Wir erheben uns von unserer Sitzblockade. Olivia schaut uns an und stellt fest: »Sie nix sehen erholt aus.«
»Was wir an Erholung getankt hatten, wurde uns durch ein ausgeklügeltes Schauspiel hinsichtlich des Verschwindens unserer Koffer wieder genommen.«
»Oh, mistig!«
»Absolut mistig«, stimme ich zu. Wir lassen sie durch und sie schließt auf.
»Mache ich jetzt schöne Tasse Kaffee!«
»Wunderbar, genau das Richtige bei der Hitze«, grummle ich. Meine Frau gibt mir einen Stoß in die Rippen – ein Manöver, das sie auf dem Rückflug in den engen Sitzen perfektioniert hatte.
Wir betreten das Haus. Alles ist wie immer – was soll ich auch anderes erwarten?

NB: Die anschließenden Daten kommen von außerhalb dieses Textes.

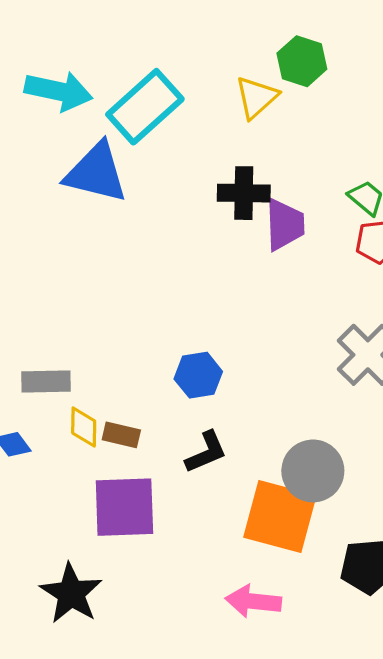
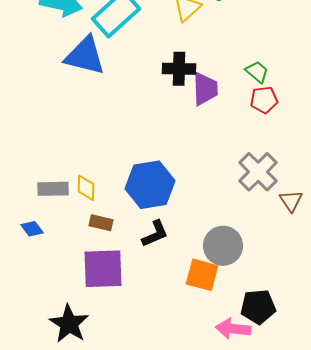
blue hexagon: (198, 375) -> (150, 185), size x1.6
yellow diamond: (84, 427) -> (86, 188), moved
orange square: (280, 516) -> (202, 275), size x0.7
pink arrow: (253, 601) -> (233, 329), moved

Vielleicht bin ich auch einfach nur etwas empfindlich, seit ich damals mit neunzehn von einem Mallorca-Trip mit Freunden zurückkam und meine Mutter mir auf ihre sensible Art zu verstehen gab, dass es Zeit wäre auszuziehen, indem sie mein Zimmer kurzerhand in ihre Bügeloase verwandelte.
»Erst mal die Wäsche in die Waschküche«, sagt Evelyn voller Tatendrang.
»Wie?«, frage ich. »Sollen wir uns jetzt hier vor Olivia die Kleider vom Leib reißen?«
»Dafür Sie nix genug bezahlen«, sagt diese trocken.